- [ESTRATTO DEL TESTO]:
━━━━

Il generale Vannacci ha annunciato che prima di agosto verrà annunciato il nome del candidato sindaco di Milano per Futuro Nazionale. Potrebbe essere Luca Bernardo che ha annunciato negli scorsi giorni la sua adesione al partito di Vannacci, ma si vociferano anche altri due nomi, veterani della politica milanese: Piergianni Prosperini e Massimiliano Bastoni. Potrebbe però saltare fuori un altro nome, al momento segreto, anch’esso veterano della politica milanese. Molti ancora, sia a destra che a sinistra, non si spiegano l’adesione di Bernardo al partito di Vannacci, la logica direbbe che spera di essere lui il candidato sindaco, anche se qualcuno, all’interno del centrodestra, mi ha fatto notare che, essendosi risentito per la sua non ricandidatura a primo cittadino e non avendo avuto garanzie di una ricandidatura anche come consigliere comunale da Forza Italia, Noi Moderati, Lega e Fratelli d’Italia, ha pensato bene a cambiare partito.
Comunque la mossa di Vannacci (attenzione però successivamente l’ex generale potrebbe prendere accordi con il centrodestra e ritirare il proprio candidato sindaco) potrebbe accelerare il centrodestra, ma anche il centrosinistra, nello scegliere i propri candidati sindaco.
Un candidato vannacciano a parer mio non sfonderebbe in città, sia perché non si può imputare di certo al centrodestra l’essere Milano città insicura visto che il centrodestra è all’opposizione da quindici anni. Vero è che il governo nazionale è da quattro anni di centrodestra e non è stato fatto alcunché per la sicurezza, secondo il generale, o, come sostiene un esponente della sinistra, possibile candidato sindaco, appositamente il governo nazionale non aiuta Milano con l’aumento delle forze di polizia per scaricare la responsabilità sul sindaco.

━━━━

- [RIGHE FORNITE]:

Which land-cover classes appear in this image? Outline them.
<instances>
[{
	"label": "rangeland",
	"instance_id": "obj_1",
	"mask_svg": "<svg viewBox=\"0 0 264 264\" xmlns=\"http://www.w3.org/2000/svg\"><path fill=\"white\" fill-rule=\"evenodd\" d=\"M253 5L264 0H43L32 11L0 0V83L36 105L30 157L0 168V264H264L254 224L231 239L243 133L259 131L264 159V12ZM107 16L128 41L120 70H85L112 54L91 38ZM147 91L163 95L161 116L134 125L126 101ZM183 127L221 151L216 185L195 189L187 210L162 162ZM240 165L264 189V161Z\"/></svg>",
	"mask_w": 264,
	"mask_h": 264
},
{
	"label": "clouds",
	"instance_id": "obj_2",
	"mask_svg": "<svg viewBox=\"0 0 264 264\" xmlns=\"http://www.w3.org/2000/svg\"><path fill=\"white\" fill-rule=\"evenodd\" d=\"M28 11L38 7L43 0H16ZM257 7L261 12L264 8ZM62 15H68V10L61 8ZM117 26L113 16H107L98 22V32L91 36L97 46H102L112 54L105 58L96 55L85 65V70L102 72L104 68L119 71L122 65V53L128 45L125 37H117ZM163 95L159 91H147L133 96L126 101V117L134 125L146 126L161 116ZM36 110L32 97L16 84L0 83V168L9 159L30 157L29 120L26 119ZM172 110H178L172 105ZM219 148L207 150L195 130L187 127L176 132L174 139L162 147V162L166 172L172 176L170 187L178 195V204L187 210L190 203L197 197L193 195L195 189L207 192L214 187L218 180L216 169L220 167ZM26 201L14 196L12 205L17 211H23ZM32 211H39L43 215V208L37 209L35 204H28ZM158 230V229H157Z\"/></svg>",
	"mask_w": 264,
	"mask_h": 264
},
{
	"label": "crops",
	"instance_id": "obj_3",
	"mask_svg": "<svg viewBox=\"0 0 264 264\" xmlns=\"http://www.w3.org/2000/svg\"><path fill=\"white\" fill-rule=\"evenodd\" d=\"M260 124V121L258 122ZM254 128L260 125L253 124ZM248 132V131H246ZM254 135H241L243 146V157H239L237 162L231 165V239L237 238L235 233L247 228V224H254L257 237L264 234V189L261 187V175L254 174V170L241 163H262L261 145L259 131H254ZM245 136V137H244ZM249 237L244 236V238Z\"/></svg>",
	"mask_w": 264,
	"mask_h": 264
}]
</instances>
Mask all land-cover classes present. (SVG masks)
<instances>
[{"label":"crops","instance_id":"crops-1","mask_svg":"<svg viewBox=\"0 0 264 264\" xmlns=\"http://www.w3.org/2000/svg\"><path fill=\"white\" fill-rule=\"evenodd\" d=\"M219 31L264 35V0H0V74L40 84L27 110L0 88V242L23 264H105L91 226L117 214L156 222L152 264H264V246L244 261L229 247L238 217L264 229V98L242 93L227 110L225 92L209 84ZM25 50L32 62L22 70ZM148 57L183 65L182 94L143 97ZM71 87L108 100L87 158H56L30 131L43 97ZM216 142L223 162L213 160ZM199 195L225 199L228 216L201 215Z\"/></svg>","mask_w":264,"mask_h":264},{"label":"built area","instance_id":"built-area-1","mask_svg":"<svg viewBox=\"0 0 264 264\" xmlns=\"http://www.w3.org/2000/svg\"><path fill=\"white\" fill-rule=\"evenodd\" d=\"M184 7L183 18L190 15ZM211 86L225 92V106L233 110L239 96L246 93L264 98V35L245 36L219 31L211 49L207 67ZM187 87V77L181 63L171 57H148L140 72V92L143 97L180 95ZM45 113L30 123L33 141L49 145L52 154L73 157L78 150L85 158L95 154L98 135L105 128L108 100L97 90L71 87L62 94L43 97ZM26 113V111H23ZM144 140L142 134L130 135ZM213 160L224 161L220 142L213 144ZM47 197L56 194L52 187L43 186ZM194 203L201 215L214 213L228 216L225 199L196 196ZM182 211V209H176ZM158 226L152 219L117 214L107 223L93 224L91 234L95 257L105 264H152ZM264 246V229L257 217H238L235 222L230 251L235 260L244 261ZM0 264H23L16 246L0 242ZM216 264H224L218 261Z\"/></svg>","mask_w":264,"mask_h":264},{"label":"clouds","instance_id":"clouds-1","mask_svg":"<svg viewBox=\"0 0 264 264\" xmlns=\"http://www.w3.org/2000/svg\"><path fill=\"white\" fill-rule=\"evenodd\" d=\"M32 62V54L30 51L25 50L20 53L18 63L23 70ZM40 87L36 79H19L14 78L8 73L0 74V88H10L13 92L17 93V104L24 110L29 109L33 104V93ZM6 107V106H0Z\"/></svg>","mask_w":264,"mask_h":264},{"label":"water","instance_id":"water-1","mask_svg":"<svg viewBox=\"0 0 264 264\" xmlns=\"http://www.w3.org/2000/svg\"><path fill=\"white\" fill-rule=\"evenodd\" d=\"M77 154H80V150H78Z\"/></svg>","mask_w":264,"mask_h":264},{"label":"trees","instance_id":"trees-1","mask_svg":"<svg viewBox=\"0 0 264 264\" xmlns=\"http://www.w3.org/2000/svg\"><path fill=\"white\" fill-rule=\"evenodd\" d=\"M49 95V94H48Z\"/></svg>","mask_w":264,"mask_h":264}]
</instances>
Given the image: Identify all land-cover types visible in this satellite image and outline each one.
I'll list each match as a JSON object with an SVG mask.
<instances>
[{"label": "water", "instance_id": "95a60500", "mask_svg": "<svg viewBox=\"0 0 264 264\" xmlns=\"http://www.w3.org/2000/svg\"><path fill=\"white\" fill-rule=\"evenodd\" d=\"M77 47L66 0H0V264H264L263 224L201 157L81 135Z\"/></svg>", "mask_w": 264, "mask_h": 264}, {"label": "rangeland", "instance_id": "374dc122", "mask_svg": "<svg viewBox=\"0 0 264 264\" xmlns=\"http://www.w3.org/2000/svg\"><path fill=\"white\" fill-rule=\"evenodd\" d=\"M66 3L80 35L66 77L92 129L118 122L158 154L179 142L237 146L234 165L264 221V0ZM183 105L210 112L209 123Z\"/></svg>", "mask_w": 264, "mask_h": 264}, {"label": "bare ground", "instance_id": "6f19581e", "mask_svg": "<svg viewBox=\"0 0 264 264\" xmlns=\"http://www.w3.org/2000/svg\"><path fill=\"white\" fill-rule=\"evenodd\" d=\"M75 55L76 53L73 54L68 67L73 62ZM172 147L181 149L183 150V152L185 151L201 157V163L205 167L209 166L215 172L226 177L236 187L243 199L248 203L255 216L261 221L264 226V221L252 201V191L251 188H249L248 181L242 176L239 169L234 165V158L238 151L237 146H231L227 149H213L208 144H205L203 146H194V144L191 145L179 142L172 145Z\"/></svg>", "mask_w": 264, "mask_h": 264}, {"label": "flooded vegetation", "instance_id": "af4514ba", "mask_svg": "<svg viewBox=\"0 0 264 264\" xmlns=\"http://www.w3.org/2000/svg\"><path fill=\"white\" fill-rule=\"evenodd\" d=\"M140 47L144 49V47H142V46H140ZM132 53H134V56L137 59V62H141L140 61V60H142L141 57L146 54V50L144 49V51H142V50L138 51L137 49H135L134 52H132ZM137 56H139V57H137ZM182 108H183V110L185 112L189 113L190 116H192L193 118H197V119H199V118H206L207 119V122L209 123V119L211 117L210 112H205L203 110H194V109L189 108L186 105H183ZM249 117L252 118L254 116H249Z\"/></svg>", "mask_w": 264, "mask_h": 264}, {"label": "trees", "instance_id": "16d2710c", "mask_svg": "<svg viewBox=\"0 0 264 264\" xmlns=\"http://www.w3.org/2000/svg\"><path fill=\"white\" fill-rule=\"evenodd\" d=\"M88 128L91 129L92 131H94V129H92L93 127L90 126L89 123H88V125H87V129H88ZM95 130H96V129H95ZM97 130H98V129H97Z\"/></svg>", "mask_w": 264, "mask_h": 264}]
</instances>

━━━━

- [VERIFICA COMPRENSIONE]:
• 1. Nel testo sul candidato sindaco di Milano, da quanti anni il centrodestra è all'opposizione in città?
• 2. Trascrivi dal testo sul candidato sindaco di Milano il passo che si apre con le parole "Comunque la mossa" e si chiude con "propri candidati sindaco.".
• 3. Riprendi il testo sul candidato sindaco di Milano dal punto in cui si interrompe.

- [RISPOSTE AI COMPITI]:
• 1. Da quindici anni.

• 2.
Comunque la mossa di Vannacci (attenzione però successivamente l’ex generale potrebbe prendere accordi con il centrodestra e ritirare il proprio candidato sindaco) potrebbe accelerare il centrodestra, ma anche il centrosinistra, nello scegliere i propri candidati sindaco.

• 3.
Personalmente ritengo un bene per la città che sia il centrodestra che il centrosinistra scelgano al più presto i propri candidati sindaco, nel 2021 la scelta tardiva di Bernardo penalizzò il centrodestra oltre ad essere stata una scelta imbarazzante (Bernardo non fu votato persino da alcuni elettori di centrodestra che lo considerarono inadeguato e da altri elettori, sempre di destra, che si sentivano più garantiti da Sala…). Si arrivò ad una girandola di 21 candidati, non si è capito se questo temporeggiare attuale voglia dire che si ripeterà la storia del 2021. Fortunatamente al momento i candidati potenziali sono meno e l’annuncio di Vannacci potrebbe accelerare la scelta. Maurizio Lupi, l’imprenditore Antonio Civita, l’avvocato Antonino La Lumia, l’ex presidente di Assolombarda Alessandro Spada, Pietro Tatarella, ex esponente di Forza Italia, e l’ex assessore della giunta Moratti Giovanni Terzi,
Sul fronte del centrosinistra dopo mesi e mesi di silenzio, nonostante il suo nome circolasse da tempo, non ha escluso la propria candidatura Mario Calabresi, gli altri aspiranti sono Pierfrancesco Majorino (non gradito ai moderati della coalizione), la vicesindaco Anna Scavuzzo, l’assessore al bilancio Emmanuel Conte, l’assessore del Municipio 1 Lorenzo Pacini (che pare essere venuto dalla Luna, ma dove era in quesi anni?, visto che si presenta con un programma ancor più a sinistra di Majorino…), Carlottta Cossutta.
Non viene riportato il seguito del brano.